### [Text passage]
# 79 cj7 controls



## Cmc76 (Jan 13, 2021)

I picked up a 79 cj last week.
Has a 6.5 western blade. Guessing a Myers pump, but could be a yellow painted western. In the cab it's controlled by 2 separate toggle switches. 
I haven't pulled it apart, but I am assuming 3 wire each. 
Question I'd can I splice in a standard western controller?


----------



## Randall Ave (Oct 29, 2014)

Put up a picture of the pump so we know what you have. But if it's a Meyer, that's a no.


----------



## Western1 (Dec 4, 2008)

Not if it’s a Meyer pump


----------



## Cmc76 (Jan 13, 2021)

Pictured is the pump and controller setup. Any ideas appreciated


----------



## samcarpen (Nov 2, 2010)

That's a Meyer E-47.


----------



## Randall Ave (Oct 29, 2014)

They have what they call a slick stick, or something. But you have to change the plug on the harness in the cab.


----------



## Cmc76 (Jan 13, 2021)

Maybe I'm best off with a newer pump anyways? Is there a better performing option for a small plow?


----------



## Cmc76 (Jan 13, 2021)

I should note, I'm not going anywhere near a full restoration on this jeep. But you definitely feel the pump drawing when used.


----------



## theplowmeister (Nov 14, 2006)

Make a bracket to mount the switches on the gearshift stalk next to the knob.


----------



## Cmc76 (Jan 13, 2021)

It's not really the placement so much. It's tiny rocker switches. I might get one of these and play with it.


----------

### [Exercise instructions]
Can you copy the stretch of the plow-control thread above from "I haven't pulled" through "that's a no.", word for word?

### [Exercise data]
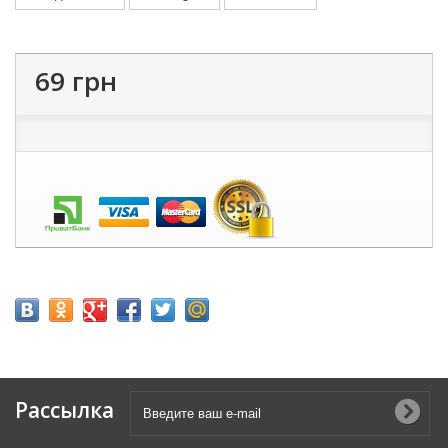
69 грн
Рассылка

### [Written answer]
I haven't pulled it apart, but I am assuming 3 wire each. 
Question I'd can I splice in a standard western controller?


----------



## Randall Ave (Oct 29, 2014)

Put up a picture of the pump so we know what you have. But if it's a Meyer, that's a no.